_Brief_
Copy out every one of the entries below word for word, keeping each line's characters, numbers, and symbols unchanged.

_Data entries_
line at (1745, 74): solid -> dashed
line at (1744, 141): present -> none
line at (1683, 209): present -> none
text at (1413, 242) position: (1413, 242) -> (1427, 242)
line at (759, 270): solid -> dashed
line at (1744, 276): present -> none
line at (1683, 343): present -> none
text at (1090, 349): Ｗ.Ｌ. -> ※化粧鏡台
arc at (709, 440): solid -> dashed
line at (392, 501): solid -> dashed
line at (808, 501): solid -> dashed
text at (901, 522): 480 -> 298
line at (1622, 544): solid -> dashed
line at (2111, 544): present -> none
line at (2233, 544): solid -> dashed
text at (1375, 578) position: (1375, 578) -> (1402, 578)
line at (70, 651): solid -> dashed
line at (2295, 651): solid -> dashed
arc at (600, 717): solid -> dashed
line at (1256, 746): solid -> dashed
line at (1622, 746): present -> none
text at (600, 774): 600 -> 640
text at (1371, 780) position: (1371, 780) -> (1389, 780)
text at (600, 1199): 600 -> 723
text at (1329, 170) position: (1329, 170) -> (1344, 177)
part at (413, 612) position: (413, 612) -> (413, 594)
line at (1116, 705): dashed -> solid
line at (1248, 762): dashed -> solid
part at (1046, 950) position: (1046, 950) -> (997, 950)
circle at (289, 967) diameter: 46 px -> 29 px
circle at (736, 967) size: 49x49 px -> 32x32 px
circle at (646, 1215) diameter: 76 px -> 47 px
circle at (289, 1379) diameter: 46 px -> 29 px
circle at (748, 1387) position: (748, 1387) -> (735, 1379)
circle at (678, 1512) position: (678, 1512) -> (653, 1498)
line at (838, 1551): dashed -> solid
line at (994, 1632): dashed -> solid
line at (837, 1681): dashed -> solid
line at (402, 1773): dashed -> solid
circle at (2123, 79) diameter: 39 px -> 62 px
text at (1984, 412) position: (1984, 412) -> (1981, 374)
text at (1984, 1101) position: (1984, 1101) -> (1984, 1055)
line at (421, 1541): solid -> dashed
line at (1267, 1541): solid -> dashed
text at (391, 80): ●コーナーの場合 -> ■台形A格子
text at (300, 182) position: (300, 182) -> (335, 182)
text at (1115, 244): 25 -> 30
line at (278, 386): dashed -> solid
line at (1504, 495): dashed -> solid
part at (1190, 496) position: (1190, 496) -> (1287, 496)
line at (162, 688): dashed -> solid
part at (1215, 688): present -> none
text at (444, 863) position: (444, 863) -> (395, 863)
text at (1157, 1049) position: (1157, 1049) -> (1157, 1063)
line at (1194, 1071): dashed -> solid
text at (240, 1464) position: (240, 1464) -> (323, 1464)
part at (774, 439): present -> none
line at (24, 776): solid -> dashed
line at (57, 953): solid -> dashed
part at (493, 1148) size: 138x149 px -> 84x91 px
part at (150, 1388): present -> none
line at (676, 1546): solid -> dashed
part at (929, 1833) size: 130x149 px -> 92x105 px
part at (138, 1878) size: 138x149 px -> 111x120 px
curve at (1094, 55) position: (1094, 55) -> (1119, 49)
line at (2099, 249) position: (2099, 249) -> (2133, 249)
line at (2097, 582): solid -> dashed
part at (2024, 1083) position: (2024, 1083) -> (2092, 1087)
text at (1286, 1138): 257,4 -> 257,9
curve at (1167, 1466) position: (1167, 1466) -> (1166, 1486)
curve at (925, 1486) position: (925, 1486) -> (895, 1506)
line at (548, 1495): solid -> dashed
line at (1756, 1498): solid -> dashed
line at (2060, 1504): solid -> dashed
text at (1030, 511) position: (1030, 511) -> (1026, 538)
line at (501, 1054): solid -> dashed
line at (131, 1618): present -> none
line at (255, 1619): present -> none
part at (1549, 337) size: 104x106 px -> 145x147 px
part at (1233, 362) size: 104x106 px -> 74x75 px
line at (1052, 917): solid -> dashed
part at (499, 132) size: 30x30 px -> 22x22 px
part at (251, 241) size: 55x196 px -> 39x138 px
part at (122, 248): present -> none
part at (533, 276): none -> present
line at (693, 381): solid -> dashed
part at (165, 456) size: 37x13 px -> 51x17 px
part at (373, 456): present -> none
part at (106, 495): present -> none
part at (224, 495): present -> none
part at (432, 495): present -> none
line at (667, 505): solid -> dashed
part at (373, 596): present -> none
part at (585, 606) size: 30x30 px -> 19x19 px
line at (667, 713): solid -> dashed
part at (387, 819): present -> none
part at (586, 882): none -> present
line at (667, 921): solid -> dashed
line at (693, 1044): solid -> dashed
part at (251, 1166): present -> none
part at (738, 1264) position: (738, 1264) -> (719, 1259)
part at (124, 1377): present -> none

_Solved exercise_
line at (1745, 74): solid -> dashed
line at (1744, 141): present -> none
line at (1683, 209): present -> none
text at (1413, 242) position: (1413, 242) -> (1427, 242)
line at (759, 270): solid -> dashed
line at (1744, 276): present -> none
line at (1683, 343): present -> none
text at (1090, 349): Ｗ.Ｌ. -> ※化粧鏡台
arc at (709, 440): solid -> dashed
line at (392, 501): solid -> dashed
line at (808, 501): solid -> dashed
text at (901, 522): 480 -> 298
line at (1622, 544): solid -> dashed
line at (2111, 544): present -> none
line at (2233, 544): solid -> dashed
text at (1375, 578) position: (1375, 578) -> (1402, 578)
line at (70, 651): solid -> dashed
line at (2295, 651): solid -> dashed
arc at (600, 717): solid -> dashed
line at (1256, 746): solid -> dashed
line at (1622, 746): present -> none
text at (600, 774): 600 -> 640
text at (1371, 780) position: (1371, 780) -> (1389, 780)
text at (600, 1199): 600 -> 723
text at (1329, 170) position: (1329, 170) -> (1344, 177)
part at (413, 612) position: (413, 612) -> (413, 594)
line at (1116, 705): dashed -> solid
line at (1248, 762): dashed -> solid
part at (1046, 950) position: (1046, 950) -> (997, 950)
circle at (289, 967) diameter: 46 px -> 29 px
circle at (736, 967) size: 49x49 px -> 32x32 px
circle at (646, 1215) diameter: 76 px -> 47 px
circle at (289, 1379) diameter: 46 px -> 29 px
circle at (748, 1387) position: (748, 1387) -> (735, 1379)
circle at (678, 1512) position: (678, 1512) -> (653, 1498)
line at (838, 1551): dashed -> solid
line at (994, 1632): dashed -> solid
line at (837, 1681): dashed -> solid
line at (402, 1773): dashed -> solid
circle at (2123, 79) diameter: 39 px -> 62 px
text at (1984, 412) position: (1984, 412) -> (1981, 374)
text at (1984, 1101) position: (1984, 1101) -> (1984, 1055)
line at (421, 1541): solid -> dashed
line at (1267, 1541): solid -> dashed
text at (391, 80): ●コーナーの場合 -> ■台形A格子
text at (300, 182) position: (300, 182) -> (335, 182)
text at (1115, 244): 25 -> 30
line at (278, 386): dashed -> solid
line at (1504, 495): dashed -> solid
part at (1190, 496) position: (1190, 496) -> (1287, 496)
line at (162, 688): dashed -> solid
part at (1215, 688): present -> none
text at (444, 863) position: (444, 863) -> (395, 863)
text at (1157, 1049) position: (1157, 1049) -> (1157, 1063)
line at (1194, 1071): dashed -> solid
text at (240, 1464) position: (240, 1464) -> (323, 1464)
part at (774, 439): present -> none
line at (24, 776): solid -> dashed
line at (57, 953): solid -> dashed
part at (493, 1148) size: 138x149 px -> 84x91 px
part at (150, 1388): present -> none
line at (676, 1546): solid -> dashed
part at (929, 1833) size: 130x149 px -> 92x105 px
part at (138, 1878) size: 138x149 px -> 111x120 px
curve at (1094, 55) position: (1094, 55) -> (1119, 49)
line at (2099, 249) position: (2099, 249) -> (2133, 249)
line at (2097, 582): solid -> dashed
part at (2024, 1083) position: (2024, 1083) -> (2092, 1087)
text at (1286, 1138): 257,4 -> 257,9
curve at (1167, 1466) position: (1167, 1466) -> (1166, 1486)
curve at (925, 1486) position: (925, 1486) -> (895, 1506)
line at (548, 1495): solid -> dashed
line at (1756, 1498): solid -> dashed
line at (2060, 1504): solid -> dashed
text at (1030, 511) position: (1030, 511) -> (1026, 538)
line at (501, 1054): solid -> dashed
line at (131, 1618): present -> none
line at (255, 1619): present -> none
part at (1549, 337) size: 104x106 px -> 145x147 px
part at (1233, 362) size: 104x106 px -> 74x75 px
line at (1052, 917): solid -> dashed
part at (499, 132) size: 30x30 px -> 22x22 px
part at (251, 241) size: 55x196 px -> 39x138 px
part at (122, 248): present -> none
part at (533, 276): none -> present
line at (693, 381): solid -> dashed
part at (165, 456) size: 37x13 px -> 51x17 px
part at (373, 456): present -> none
part at (106, 495): present -> none
part at (224, 495): present -> none
part at (432, 495): present -> none
line at (667, 505): solid -> dashed
part at (373, 596): present -> none
part at (585, 606) size: 30x30 px -> 19x19 px
line at (667, 713): solid -> dashed
part at (387, 819): present -> none
part at (586, 882): none -> present
line at (667, 921): solid -> dashed
line at (693, 1044): solid -> dashed
part at (251, 1166): present -> none
part at (738, 1264) position: (738, 1264) -> (719, 1259)
part at (124, 1377): present -> none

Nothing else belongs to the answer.